Germinal, le retour. Le célèbre roman d’Emile Zola fait l’objet d’une nouvelle adaptation cinématographique dans une série dont le premier des six épisodes sera diffusé, mercredi, sur France 2. Ce Germinal sauce télévision a été tourné en partie sur le site minier de Wallers-Arenberg, dans le Nord, là où le producteur et réalisateur, Claude Berri, avait créé les décors et tourné sa propre version du livre, il y a près de trente ans.

20 Minutes a rencontré deux anciens mineurs qui ont connu les deux tournages. Cette fois, les deux retraités n’ont pas œuvré devant la caméra, mais dans les coulisses. « Maintenant, on est trop vieux pour jouer un rôle de mineurs », plaisantent-ils.

« Le film de Berri, c’était du star business »

En tout cas, tous deux sont d’accord pour estimer que cette nouvelle version affiche un plus grand réalisme. « Le film de Berri, c’était du star business, balance Aimable Patin. Nous, les figurants, on servait de meubles. Je ne me reconnaissais pas du tout dans l’ambiance. Cette fois, dans les deux premiers épisodes que j’ai vus, j’ai bouffé du mineur. Je m’y vois beaucoup plus. »

Même si l’époque de Germinal, écrit à la fin du XIXe siècle, n’avait finalement pas grand-chose à voir avec celle que cet ex-mineur a connu dans les années 1970 et 80. « C’est une façon de vivre qui se transmet de génération en génération. Mes parents me racontaient. On imagine facilement comment ça se passait quand on vit dedans », souligne-t-il.

Et l’imaginaire collectif se niche aussi dans les moindres détails. D’où l’intérêt pour la production d’avoir un regard expérimenté sur les décors. D’autant qu’Aimable Patin a travaillé 27 ans à 700 m sous terre, précisément dans cette fosse Arenberg, près de Valenciennes, où les nouveaux décors ont été construits.

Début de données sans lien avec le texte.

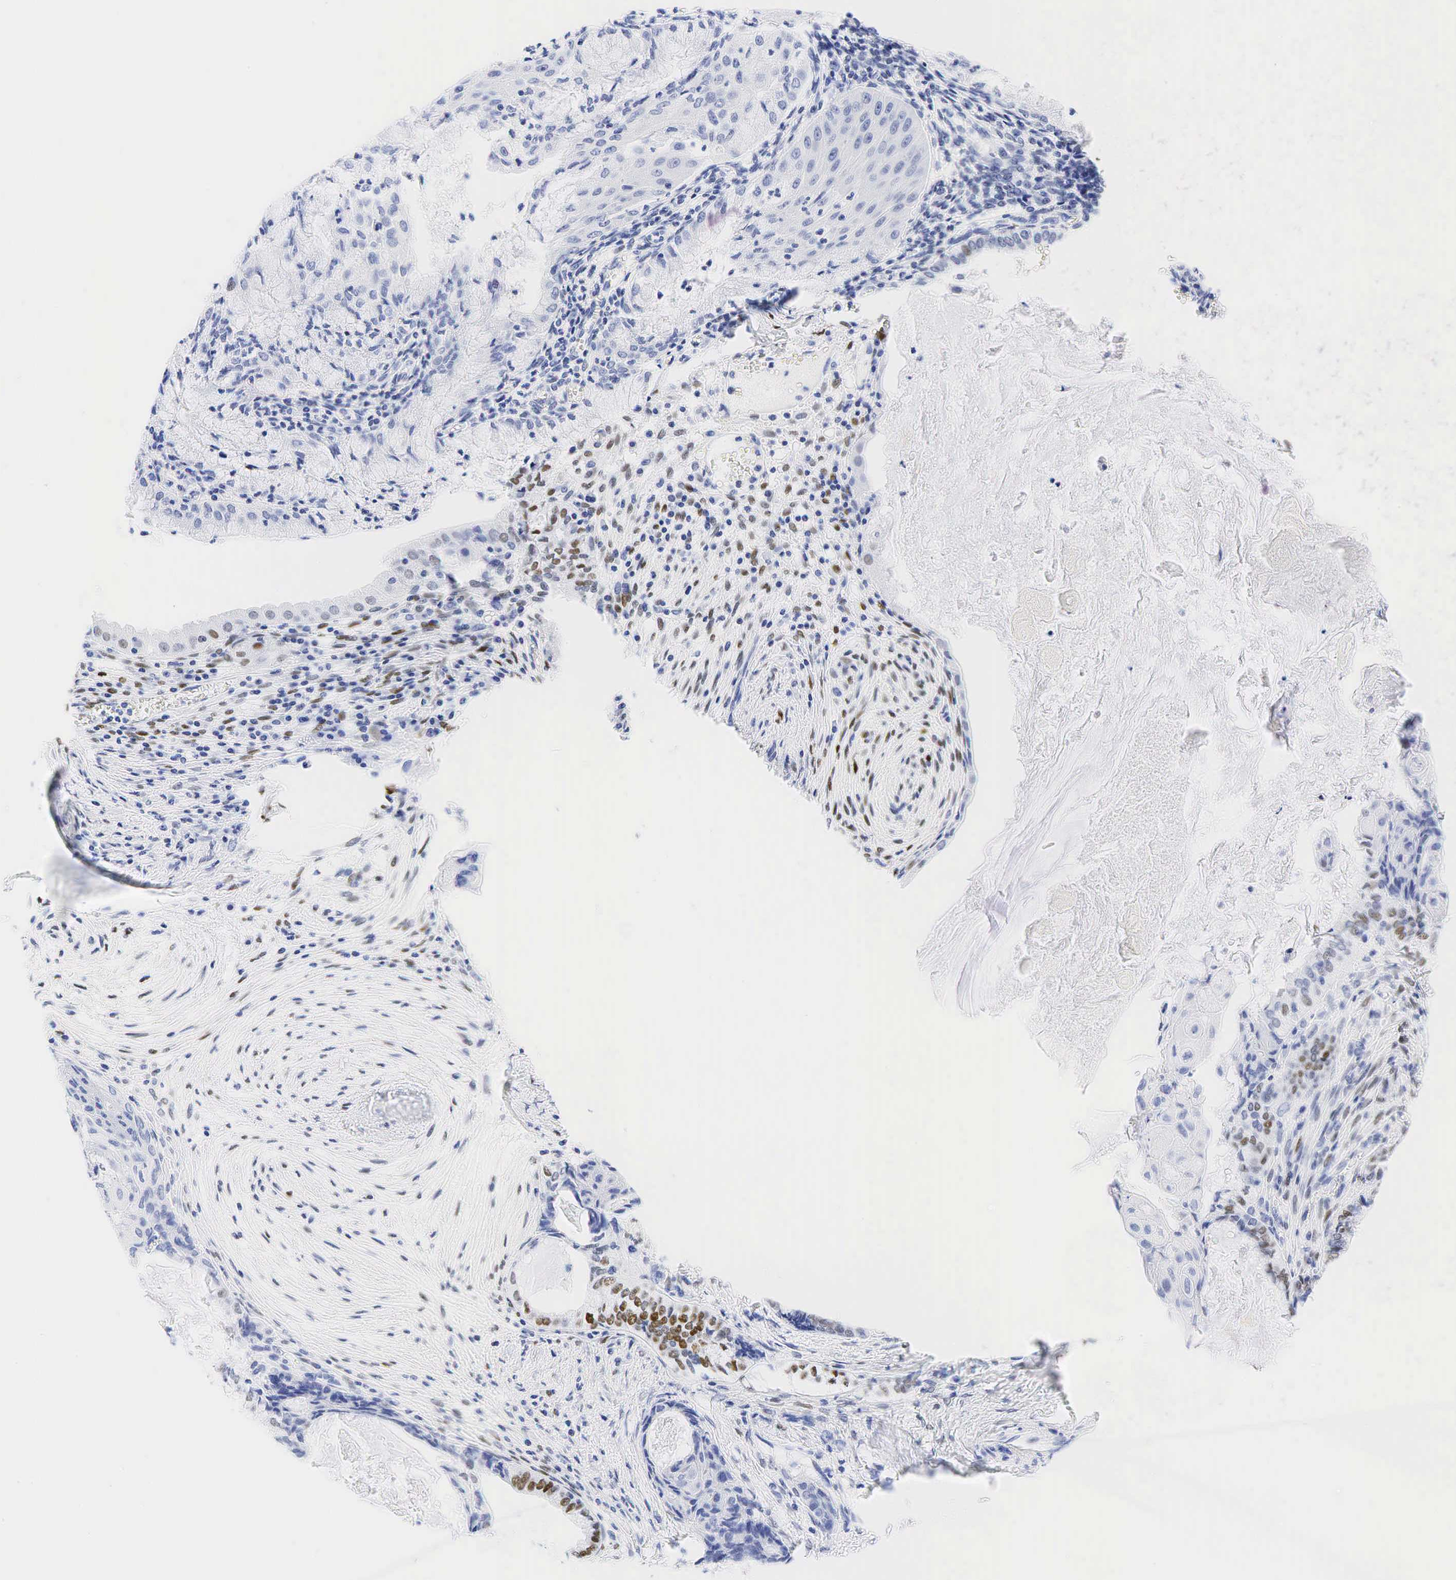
{"staining": {"intensity": "weak", "quantity": "25%-75%", "location": "nuclear"}, "tissue": "endometrial cancer", "cell_type": "Tumor cells", "image_type": "cancer", "snomed": [{"axis": "morphology", "description": "Adenocarcinoma, NOS"}, {"axis": "topography", "description": "Endometrium"}], "caption": "A micrograph showing weak nuclear staining in about 25%-75% of tumor cells in endometrial cancer, as visualized by brown immunohistochemical staining.", "gene": "ESR1", "patient": {"sex": "female", "age": 79}}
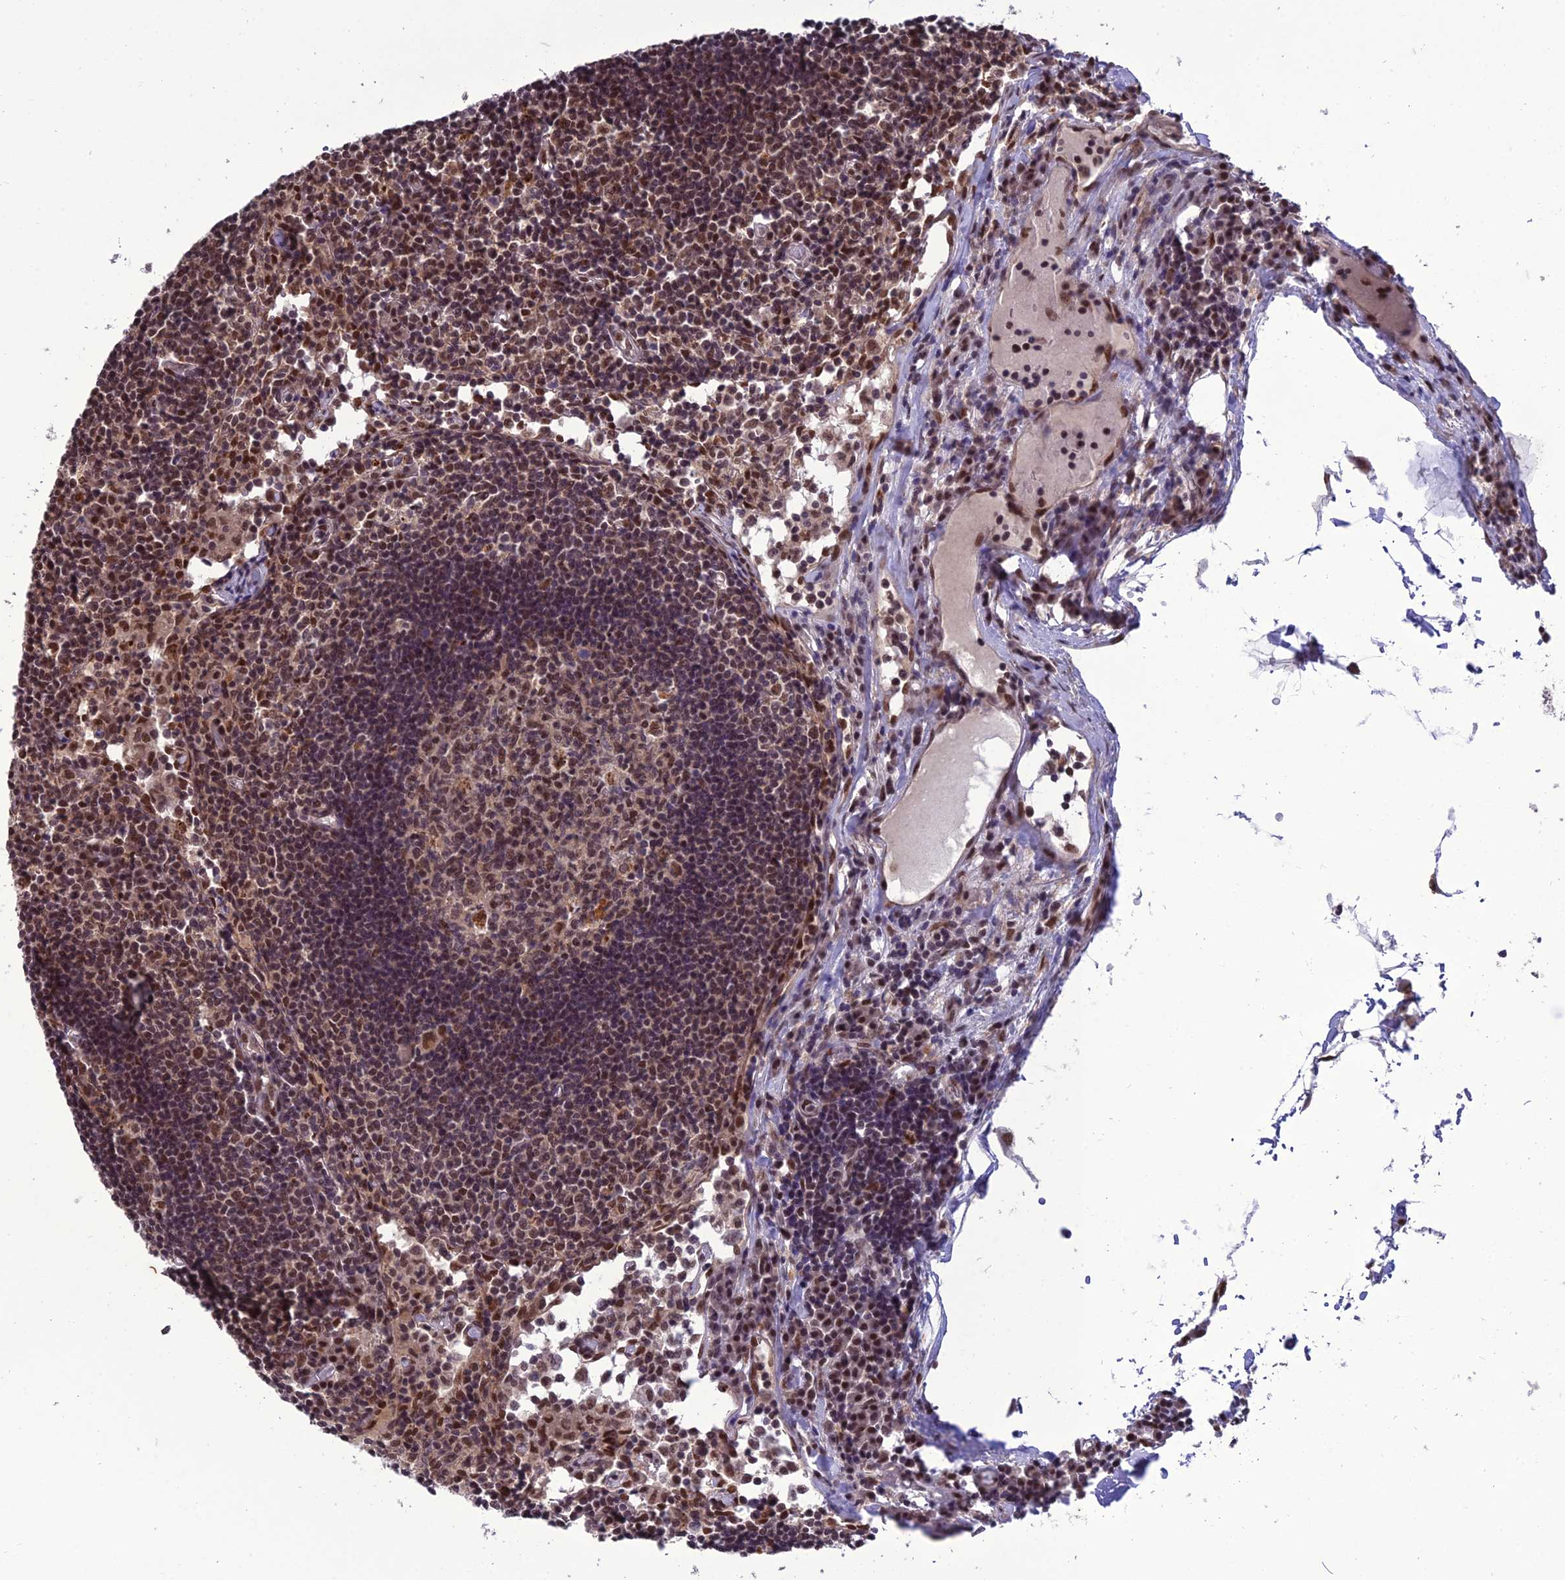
{"staining": {"intensity": "moderate", "quantity": ">75%", "location": "nuclear"}, "tissue": "lymph node", "cell_type": "Germinal center cells", "image_type": "normal", "snomed": [{"axis": "morphology", "description": "Normal tissue, NOS"}, {"axis": "topography", "description": "Lymph node"}], "caption": "Lymph node stained with DAB (3,3'-diaminobenzidine) immunohistochemistry (IHC) reveals medium levels of moderate nuclear staining in approximately >75% of germinal center cells.", "gene": "RANBP3", "patient": {"sex": "female", "age": 55}}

« Je trouvais le bois des galeries trop clair »

« J’ai été contacté par la décoratrice, Isabelle, qui voulait un avis à chaque fois qu’elle montait un décor », se souvient-il. Le retraité étant régulièrement sur place pour effectuer des visites historiques sur le site, la collaboration a pu s’installer facilement. « Parfois, je trouvais le bois des galeries trop clair. Dans mon souvenir, il était plus noir, à cause de la poussière, mais aussi peut-être à cause du manque de lumière », explique-t-il. Avant de reconnaître : « Mais franchement, ils ont bien travaillé ».

En 1993, Aimable avait fait de la figuration pour Claude Berri, en compagnie de nombreux autres anciens mineurs, aux côtés de Renaud et de Gérard Depardieu. A l’époque, la dernière mine de charbon du nord venait de fermer à Oignies, dans le Pas-de-Calais.

Le film avait permis de préserver le site Arenberg et d’y voir naître une association de sauvegarde du patrimoine. Désormais, le lieu fait l’objet de visites régulières pour retracer l’histoire de la vie quotidienne des mineurs de fond.

« Le cinéma, ce n’est pas la réalité »

Un autre membre cette association, Edmond Pruszak, a lui aussi joué les consultants occasionnels. « Deux ou trois fois, l’équipe a profité de ma présence sur le site pour me demander mon avis, mais c’était Aimable qui supervisait tout ça », admet Edmond.

Le film de Claude Berri, il en garde également un souvenir mitigé. « C’était une expérience extraordinaire, j’avais travaillé 70 jours sur le film, raconte-t-il. Mais, un jour, on avait fait une remarque sur un ouvrier qui coupait du bois de façon incorrect. Le réalisateur nous avait répondu que le cinéma, ce n’était pas la réalité. Il avait raison, mais du coup, ça nous faisait bizarre ».

Embauché à 14 ans et demi en 1963, Edmond Pruszak a travaillé vingt-cinq ans dans différentes fosses de la région. Il n’oublie pas que « c’est quand même grâce à Claude Berri que le site minier Arenberg existe encore aujourd’hui ».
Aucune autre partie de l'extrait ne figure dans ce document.